Sometimes, an experiment will show that whatever I've done hasn't produced a better beer. I'm a better beer for that.
Don't be afraid to take risks. Learn and enjoy.
 
Absolutely agree. I have learnt a lot of technique not from a book or a tooby, but by experience and controlling the changes to one tweak at a time. Working with kit & ingredients, not enforcing a process regardless.

And consider... is it a mistake or a experiment when something different happens adhoc?

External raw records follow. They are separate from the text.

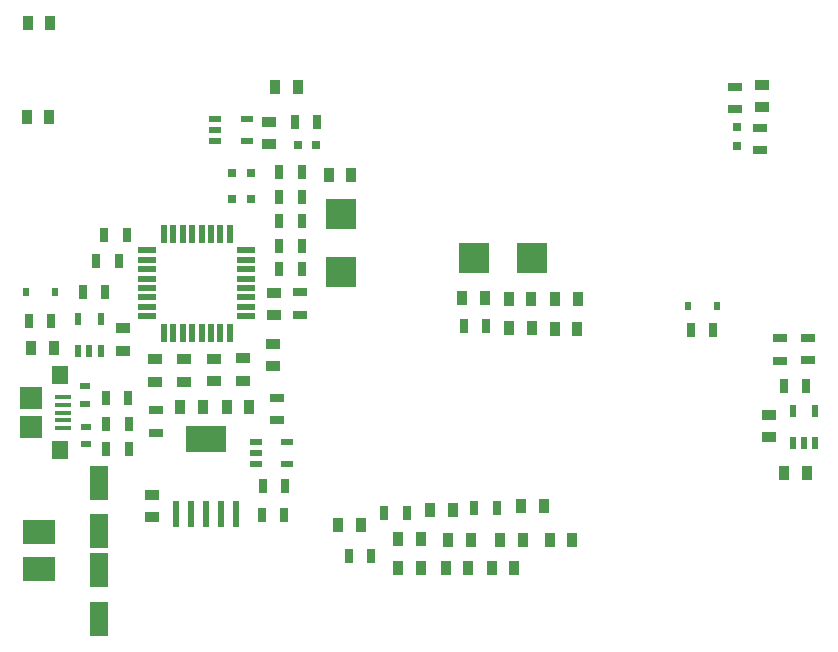
<source format=gtp>
G04*
G04 #@! TF.GenerationSoftware,Altium Limited,Altium Designer,20.0.13 (296)*
G04*
G04 Layer_Color=8421504*
%FSLAX44Y44*%
%MOMM*%
G71*
G01*
G75*
%ADD14R,0.9000X1.3000*%
%ADD15R,2.5000X2.6000*%
%ADD16R,0.7000X1.3000*%
%ADD17R,2.6000X2.5000*%
%ADD18R,0.5588X0.6858*%
%ADD19R,0.6000X2.2000*%
%ADD20R,3.5000X2.2000*%
%ADD21R,1.0000X0.5500*%
%ADD22R,0.5500X1.0000*%
%ADD23R,1.6000X3.0000*%
%ADD24R,1.3000X0.9000*%
%ADD25R,1.3500X0.4000*%
%ADD26R,1.4000X1.6000*%
%ADD27R,1.9000X1.9000*%
%ADD28R,2.7000X2.0000*%
%ADD29R,0.8000X0.8000*%
%ADD30R,0.8000X0.8000*%
%ADD31R,1.5000X0.5500*%
%ADD32R,0.5500X1.5000*%
%ADD33R,1.3000X0.7000*%
%ADD34R,0.9000X0.6000*%
D14*
X137125Y193690D02*
D03*
X156125D02*
D03*
X262690Y390664D02*
D03*
X281690D02*
D03*
X473251Y260389D02*
D03*
X454251D02*
D03*
X217466Y465260D02*
D03*
X236466D02*
D03*
X419859Y57397D02*
D03*
X400858D02*
D03*
X394741Y285915D02*
D03*
X375741D02*
D03*
X434160Y285506D02*
D03*
X415160D02*
D03*
X270693Y93755D02*
D03*
X289693D02*
D03*
X321646Y57973D02*
D03*
X340646D02*
D03*
X321697Y82197D02*
D03*
X340697D02*
D03*
X380675Y57685D02*
D03*
X361675D02*
D03*
X7216Y439260D02*
D03*
X26216D02*
D03*
X26716Y519260D02*
D03*
X7716D02*
D03*
X434627Y260867D02*
D03*
X415627D02*
D03*
X407997Y81725D02*
D03*
X426997D02*
D03*
X29803Y244013D02*
D03*
X10803D02*
D03*
X425703Y110562D02*
D03*
X444703D02*
D03*
X176443Y193690D02*
D03*
X195443D02*
D03*
X382668Y81725D02*
D03*
X363668D02*
D03*
X648466Y138260D02*
D03*
X667466D02*
D03*
X348430Y106657D02*
D03*
X367430D02*
D03*
X454366Y285506D02*
D03*
X473365D02*
D03*
X449900Y81253D02*
D03*
X468900D02*
D03*
D15*
X434579Y320204D02*
D03*
X385578D02*
D03*
D16*
X225863Y127013D02*
D03*
X206863D02*
D03*
X239716Y392760D02*
D03*
X220716D02*
D03*
X239716Y372010D02*
D03*
X220716D02*
D03*
X239716Y351510D02*
D03*
X220716D02*
D03*
X92857Y202080D02*
D03*
X73857D02*
D03*
X72716Y339510D02*
D03*
X91716D02*
D03*
X93195Y179793D02*
D03*
X74195D02*
D03*
X74240Y158181D02*
D03*
X93240D02*
D03*
X239716Y330760D02*
D03*
X220716D02*
D03*
X239716Y310510D02*
D03*
X220716D02*
D03*
X233966Y435510D02*
D03*
X252966D02*
D03*
X206139Y102638D02*
D03*
X225139D02*
D03*
X73216Y291260D02*
D03*
X54216D02*
D03*
X404841Y108735D02*
D03*
X385841D02*
D03*
X328835Y104352D02*
D03*
X309835D02*
D03*
X84716Y317510D02*
D03*
X65716D02*
D03*
X27716Y267260D02*
D03*
X8716D02*
D03*
X569245Y259088D02*
D03*
X588246D02*
D03*
X298412Y67633D02*
D03*
X279412D02*
D03*
X647966Y211510D02*
D03*
X666966D02*
D03*
X377102Y262637D02*
D03*
X396102D02*
D03*
D17*
X273134Y357182D02*
D03*
Y308182D02*
D03*
D18*
X6216Y291010D02*
D03*
X30600D02*
D03*
X591547Y279200D02*
D03*
X567163D02*
D03*
D19*
X133566Y103510D02*
D03*
X146266Y103510D02*
D03*
X158966Y103510D02*
D03*
X184366D02*
D03*
X171666Y103510D02*
D03*
D20*
X158966Y167010D02*
D03*
D21*
X166216Y438260D02*
D03*
X166216Y428760D02*
D03*
X166216Y419260D02*
D03*
X193216Y438260D02*
D03*
X193216Y419260D02*
D03*
X200716Y164510D02*
D03*
X200716Y155010D02*
D03*
X200716Y145510D02*
D03*
X227716Y164510D02*
D03*
Y145510D02*
D03*
D22*
X50466Y241510D02*
D03*
X59966Y241510D02*
D03*
X69466Y241510D02*
D03*
X50466Y268510D02*
D03*
X69466D02*
D03*
X655466Y163260D02*
D03*
X664966Y163260D02*
D03*
X674466Y163260D02*
D03*
X655466Y190260D02*
D03*
X674466Y190260D02*
D03*
D23*
X68216Y55760D02*
D03*
Y14760D02*
D03*
X68466Y129760D02*
D03*
Y88760D02*
D03*
D24*
X190111Y216218D02*
D03*
Y235219D02*
D03*
X215100Y228758D02*
D03*
Y247758D02*
D03*
X112716Y119760D02*
D03*
Y100760D02*
D03*
X216216Y290760D02*
D03*
Y271760D02*
D03*
X165460Y234881D02*
D03*
Y215881D02*
D03*
X140471Y215543D02*
D03*
Y234543D02*
D03*
X115145Y234543D02*
D03*
Y215543D02*
D03*
X211966Y435760D02*
D03*
Y416760D02*
D03*
X629340Y448037D02*
D03*
Y467037D02*
D03*
X88622Y260607D02*
D03*
Y241607D02*
D03*
X635216Y187260D02*
D03*
Y168260D02*
D03*
D25*
X37466Y202260D02*
D03*
Y195760D02*
D03*
Y189260D02*
D03*
Y182760D02*
D03*
Y176260D02*
D03*
D26*
X35216Y221260D02*
D03*
Y157260D02*
D03*
D27*
X10716Y201260D02*
D03*
Y177260D02*
D03*
D28*
X17466Y56510D02*
D03*
Y88510D02*
D03*
D29*
X196466Y391760D02*
D03*
X180466D02*
D03*
X196716Y370510D02*
D03*
X180716D02*
D03*
X252216Y415760D02*
D03*
X236216D02*
D03*
D30*
X608319Y430702D02*
D03*
Y414702D02*
D03*
D31*
X192966Y270760D02*
D03*
Y278760D02*
D03*
Y286760D02*
D03*
Y294760D02*
D03*
Y302760D02*
D03*
Y310760D02*
D03*
Y318760D02*
D03*
Y326760D02*
D03*
X108966D02*
D03*
Y318760D02*
D03*
Y310760D02*
D03*
Y302760D02*
D03*
Y294760D02*
D03*
Y286760D02*
D03*
Y278760D02*
D03*
Y270760D02*
D03*
D32*
X178966Y340760D02*
D03*
X170966D02*
D03*
X162966D02*
D03*
X154966D02*
D03*
X146966D02*
D03*
X138966D02*
D03*
X130966D02*
D03*
X122966D02*
D03*
Y256760D02*
D03*
X130966D02*
D03*
X138966D02*
D03*
X146966D02*
D03*
X154966D02*
D03*
X162966D02*
D03*
X170966D02*
D03*
X178966D02*
D03*
D33*
X116158Y172364D02*
D03*
Y191364D02*
D03*
X606530Y465363D02*
D03*
Y446363D02*
D03*
X628018Y411339D02*
D03*
Y430339D02*
D03*
X219158Y201680D02*
D03*
Y182680D02*
D03*
X668466Y233510D02*
D03*
Y252510D02*
D03*
X644466Y233260D02*
D03*
Y252260D02*
D03*
X238466Y291010D02*
D03*
Y272010D02*
D03*
D34*
X56387Y211873D02*
D03*
Y196873D02*
D03*
X57449Y177310D02*
D03*
Y162310D02*
D03*
M02*

</source>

You never make something right the first time.
 
A lot of good advice and common sense in the answers in this thread. I think all the brewers that have answered have got their own process taped to what they want.
I do not chase EFF but do like it to be consistent so just let my process become consistent to get the Eff with my setup and get between 70 to 75% which means I can write my recipes to get what I want out of a beer.
I only do a repeat beer now and again and to be honest I usually tweak it .
The brewing to the seasons and then with suitable yeasts to temp is a what I do with the Lagers done when my garage is operating at the correct temp (Autumn/Winter).
I now can extend this by using Novalager for Lager and use Kveik in the summer for IPA's etc.
Too many brewers jump into buying the latest equipment before learning to brew a more traditional way first this is where the true knowledge is gleaned.
 
Too many brewers jump into buying the latest equipment before learning to brew a more traditional way first this is where the true knowledge is gleaned.
Spot on.
"chasing efficiency" love the way you guys are using it as an insult. So what's wrong with getting an extra brew out of a 25 kilo sack?
Efficiency is in the eyes of the beer-holder. A BiB no sparge brewer is, perhaps looking for efficiency of time and effort. I'm too mean for that and get at least 1050 with 4 kg malt for a 20 litre batch. Often a bit better than that (especially with hook head lager malt) how that works out as % efficiency, I've no idea.
I now can extend this by using Novalager for Lager and use Kveik in the summer for IPA's etc.
Never used Novalager, it's still in the fridge as I got seduced by Lutra. Is it any good?
 
I have used it twice Clarence and it seems ok to me. I would not say it will ever produce a lager to the true traditionalists standards but it's almost there for me.
It does need time to mature as all lagers do but not as long.
Plenty of Youtubers have given it the thumbs up watch a couple to get other opinions
 
I have used it twice Clarence and it seems ok to me. I would not say it will ever produce a lager to the true traditionalists standards but it's almost there for me.
It does need time to mature as all lagers do but not as long.
Plenty of Youtubers have given it the thumbs up watch a couple to get other opinions
Do you know what, @The Baron , I've always considered brewing an authentic, crisp pils-like lager to be one of the pinnacles of the brewer's skill and one of the most difficult styles to get spot on. Indeed I love a decent lager- Urquell and Warsteiner being my favourites when a- I'm out on the lash and fancy a lager, b- I can afford it. But since I've been brewing GPAs (still referred to a pseudo-lager by some philistines on the forum) I think I prefer the stye. It's softer than a pilsner and just a tad more ale-like and it can be served either cool or chilled depending on the whims of the moment.
I've been brewing with MJ-M54 and found that works really well. I tried Lutra over the summer and I'm not sure that it wasn't even better. I'll give the Novalager a whirl before much longer.

(Of course a dash of lime cordial is an essential ingredient of any pint of the yellow stuff :laugh8:)
:laugh8::laugh8::coat:
 
The more you mill your grains (or the tighter the gap/harder they get crushed), the higher the efficiency (up to a point). But with it comes a higher risk of stuck sparge. If you do BIAB you can probably pulverise the grain to flour and get good results. If you double milled the grain and it worked, keep doing it! 👍
I do BIAB and did a double mill to see if tightening the gap would be worth the hassle.